Who can visit Ethiopia without a visa?
Visa-free entry is granted to those having valid Ethiopian Diplomatic ID Cards, Ethiopian Temporary Residents Permits, or Ethiopian Origin ID (Yellow Cards). To enter Ethiopia, you must have a valid visa and a valid travel document.
Before travelling, visitors must get a visa through the official Ethiopian e-visa platform or their nearest Ethiopian Embassy. The visa on arrival service is still unavailable. You must present a valid visa before to boarding your aircraft and upon arrival.
For detailed information on specific parts of the general visa process, you can refer to the links below to find the answer to your query. If you are unable to find any particular information, please contact us via email.
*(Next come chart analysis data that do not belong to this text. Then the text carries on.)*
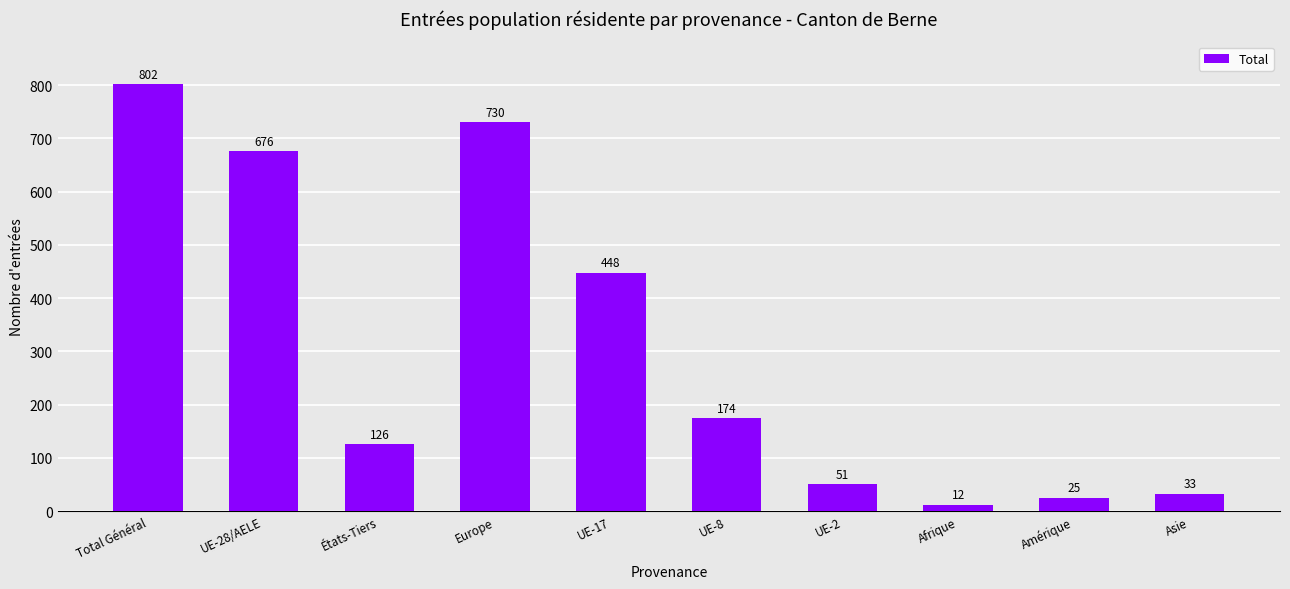

Rank the categories by value from highest to lowest.

Total Général, Europe, UE-28/AELE, UE-17, UE-8, États-Tiers, UE-2, Asie, Amérique, Afrique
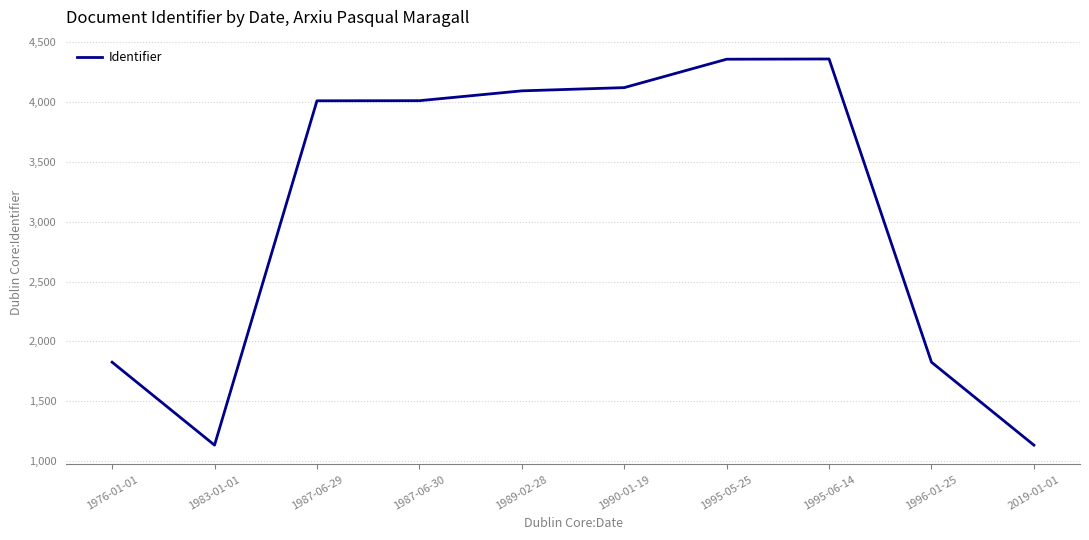

What is the change in value from 1976-01-01 to 1995-05-25?

+2528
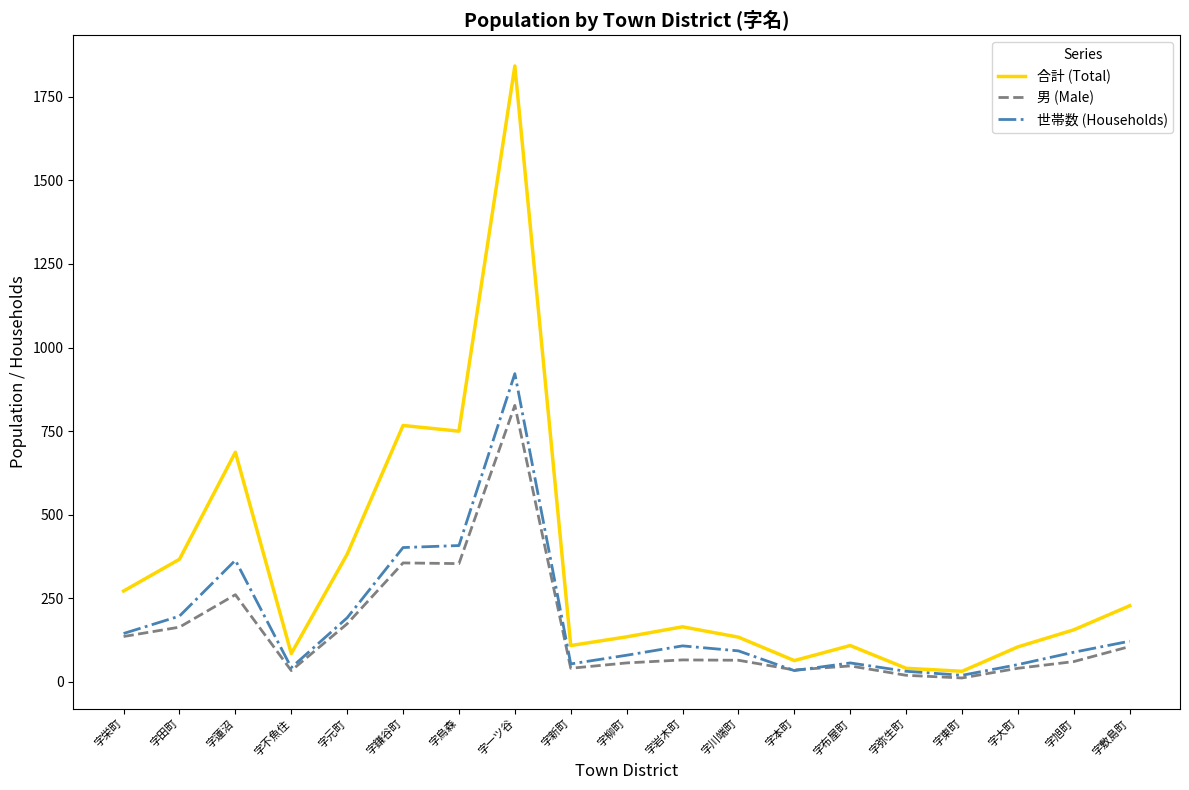

Which series has the largest range (max minus min)?

合計 (Total)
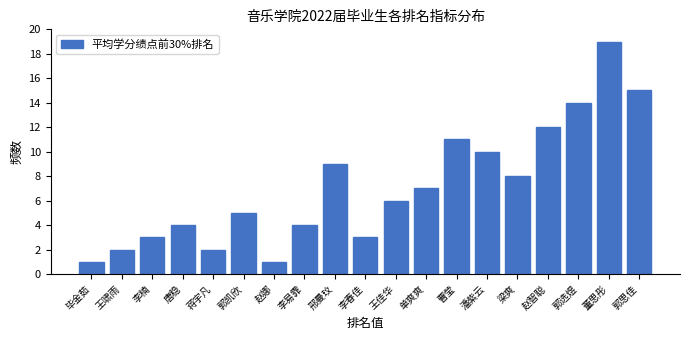

Reading left to right, extract all data points from this chart.

1	2	3	4	2	5	1	4	9	3	6	7	11	10	8	12	14	19	15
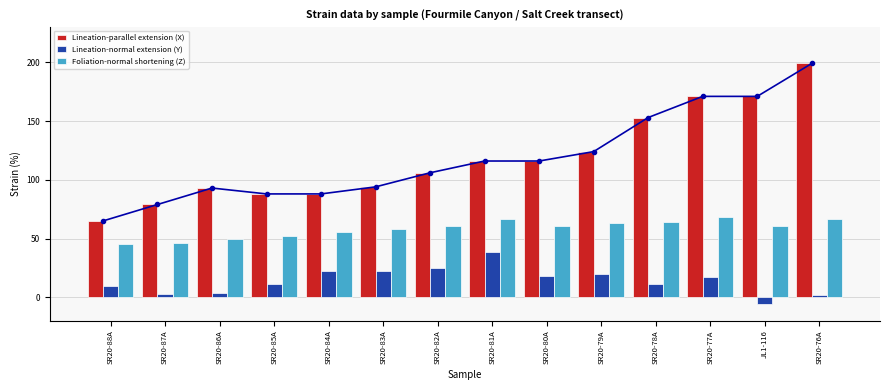

Rank the series by their maximum value, from lowest to highest.

Lineation-normal extension (Y), Foliation-normal shortening (Z), Lineation-parallel extension (X)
|Covid 19 / Border Control|
|What is a Visa?|
|What kind of visa do I need?|
|Do I need more than one visa?|
|How long is a visa valid for?|
|When do I need my visa?|
|What if my visa is refused?|
There are various different visas available in Ethiopia, the type of visa you will require will depend on what the purpose of your visit is. You must ensure you apply for the correct visa before trying to enter the Country. The different types of visas available are:
- Tourist visa (Online)
- Tourist visa (On Arrival)
- Journalist Visa (JV)
- International Organisations/Embassies Work Visa- RI
- Investment Visa (IV)
- Government Institutions Short Task Visa (GIV)
- NGO Work Visa (NV)
- Conference Visa (CV)
- Ethiopian Government Employment Visa (GV)
- Foreign Business Firm Employment Visa (WV)
- Ethiopian Private Business Firm Work Visa (PE)
What to do if your visa to Ethiopia is refused?
The main office of the Department of Immigration and Nationality Affairs will tell you of the rejection, but not the reason for it, if your application is denied. If your e-Visa application was denied, you should apply for a visa at the Embassy. To reapply, you are required to submit a new application, pay the application cost, and schedule a new interview.
A tourist visa with a single entry is valid for up to 90 days beginning on the intended date of arrival in Ethiopia.
Visitors should not exceed the duration of their visa. Overstaying over the visa’s validity period has implications, and foreign nationals who overstay in Ethiopia are liable to fines and punitive penalties.
Agriculture, construction, manufacturing, services, tourism, and food processing are Ethiopia’s primary sectors. The majority of the population is self-employed. Typically, public sector employees make 14% more than private sector employees.